Loi anti-homosexualité au Sénégal – Sonko promet son application stricte

loi anti-homosexualité au Sénégal – Sonko promet son application stricte

Le Premier ministre sénégalais Ousmane Sonko a réaffirmé avec force l’application prochaine de la législation anti-homosexualité, qualifiant cette décision de nécessité pour préserver les valeurs sociétales du pays.

Lors d’un échange houleux avec les députés à l’Assemblée nationale, Ousmane Sonko a balayé les critiques venues de l’étranger, affirmant que le Sénégal, en tant que nation souveraine, avait le droit de défendre ses principes moraux face à ce qu’il considère comme une imposition culturelle occidentale.

Souveraineté sénégalaise vs pressions internationales

Face aux vives réactions des défenseurs des droits humains et des gouvernements occidentaux, Ousmane Sonko a tenu à rappeler que le peuple sénégalais, dans sa grande majorité, rejette ces pratiques. Il a dénoncé une tentative de tyrannie médiatique imposée par une minorité influente cherchant à universaliser un modèle sociétal sans consensus mondial.

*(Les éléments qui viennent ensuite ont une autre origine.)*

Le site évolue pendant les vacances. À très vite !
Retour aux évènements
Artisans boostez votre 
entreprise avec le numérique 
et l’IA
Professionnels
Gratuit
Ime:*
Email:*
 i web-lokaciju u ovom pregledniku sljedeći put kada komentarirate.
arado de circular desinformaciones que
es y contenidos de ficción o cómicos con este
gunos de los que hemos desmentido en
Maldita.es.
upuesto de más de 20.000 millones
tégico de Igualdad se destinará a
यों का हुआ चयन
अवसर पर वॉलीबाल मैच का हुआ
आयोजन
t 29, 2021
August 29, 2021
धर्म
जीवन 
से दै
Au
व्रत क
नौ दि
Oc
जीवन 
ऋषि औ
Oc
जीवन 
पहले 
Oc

« Le débat sur l’homosexualité n’est pas tranché dans les pays occidentaux eux-mêmes. Pourtant, ils veulent nous l’imposer. Au nom de quoi ? », a-t-il lancé sous les applaudissements des parlementaires.

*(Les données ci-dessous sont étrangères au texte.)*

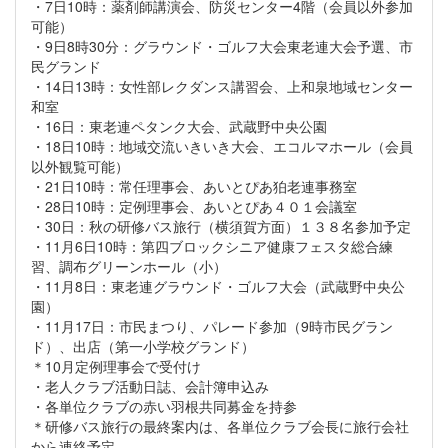
・7日10時：薬剤師講演会、防災センター4階（会員以外参加
可能）
・9日8時30分：グラウンド・ゴルフ大会東老連大会予選、市
民グランド
・14日13時：女性部レクダンス講習会、上和泉地域センター
和室
・16日：東老連ペタンク大会、武蔵野中央公園
・18日10時：地域交流いきいき大会、エコルマホール（会員
以外観覧可能）
・21日10時：常任理事会、あいとぴあ狛老連事務室
・28日10時：定例理事会、あいとぴあ４０１会議室
・30日：秋の研修バス旅行（横須賀方面）１３８名参加予定
・11月6日10時：第四ブロックシニア健康フェスタ総合練
習、調布グリーンホール（小）
・11月8日：東老連グラウンド・ゴルフ大会（武蔵野中央公
園）
・11月17日：市民まつり、パレード参加（9時市民グラン
ド）、出店（第一小学校グランド）
＊10月定例理事会で受付け
・老人クラブ活動日誌、会計簿申込み
・各単位クラブの赤い羽根共同募金を持参
＊研修バス旅行の最終案内は、各単位クラブ会長に旅行会社
から連絡予定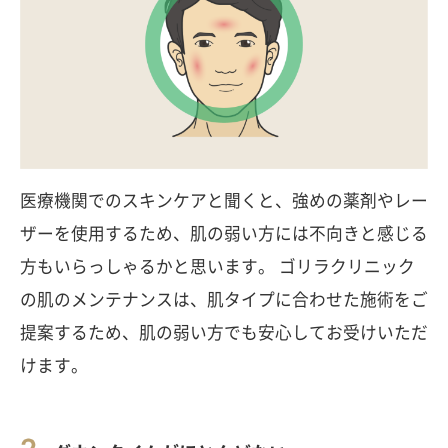
医療機関でのスキンケアと聞くと、強めの薬剤やレー
ザーを使用するため、肌の弱い方には不向きと感じる
方もいらっしゃるかと思います。 ゴリラクリニック
の肌のメンテナンスは、肌タイプに合わせた施術をご
提案するため、肌の弱い方でも安心してお受けいただ
けます。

Le chef du gouvernement a également écarté toute possibilité de moratoire ou de suspension de la loi, martelant : « Cette loi sera appliquée sans réserve ».

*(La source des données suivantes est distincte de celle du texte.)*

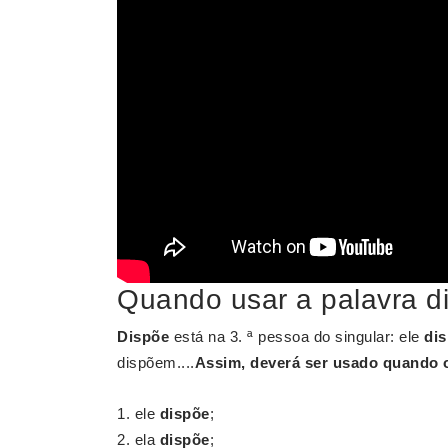
Quando usar a palavra d
Dispõe
está na 3. ª pessoa do singular: ele
di
dispõem....
Assim, deverá ser usado quando o 
ele
dispõe
;
ela
dispõe
;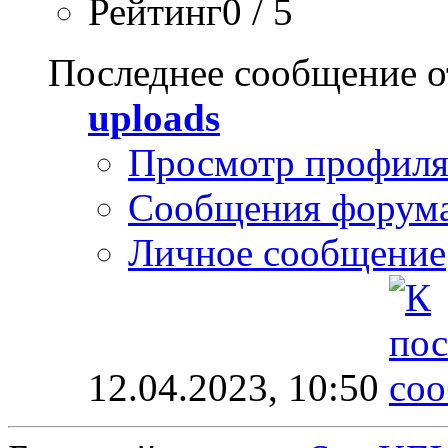
Рейтинг0 / 5
Последнее сообщение о
uploads
Просмотр профил
Сообщения форум
Личное сообщение
12.04.2023,
10:50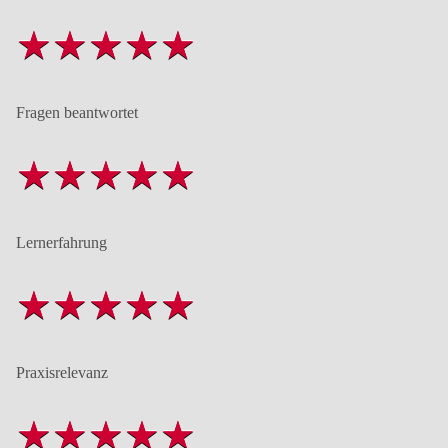
Fragen beantwortet
Lernerfahrung
Praxisrelevanz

Contenu et sanctions de la nouvelle loi

La loi n°2026-08, adoptée le 27 mars 2026, modifie l’article 319 du code pénal sénégalais. Elle durcit les peines liées aux actes contre nature, avec une définition élargie des infractions punissables.

Sont désormais considérés comme des actes contre nature :

  • Tout acte sexuel entre personnes de même sexe
  • Tout acte sexuel commis sur un cadavre ou un animal

Les peines encourues s’échelonnent de 5 à 10 ans d’emprisonnement, assorties d’une amende comprise entre 2 et 10 millions de francs CFA. Ces sanctions s’ajoutent à celles prévues en cas de viol ou de pédophilie.

Cette réforme législative marque une étape significative dans la politique sénégalaise de protection des valeurs traditionnelles contre des influences jugées étrangères.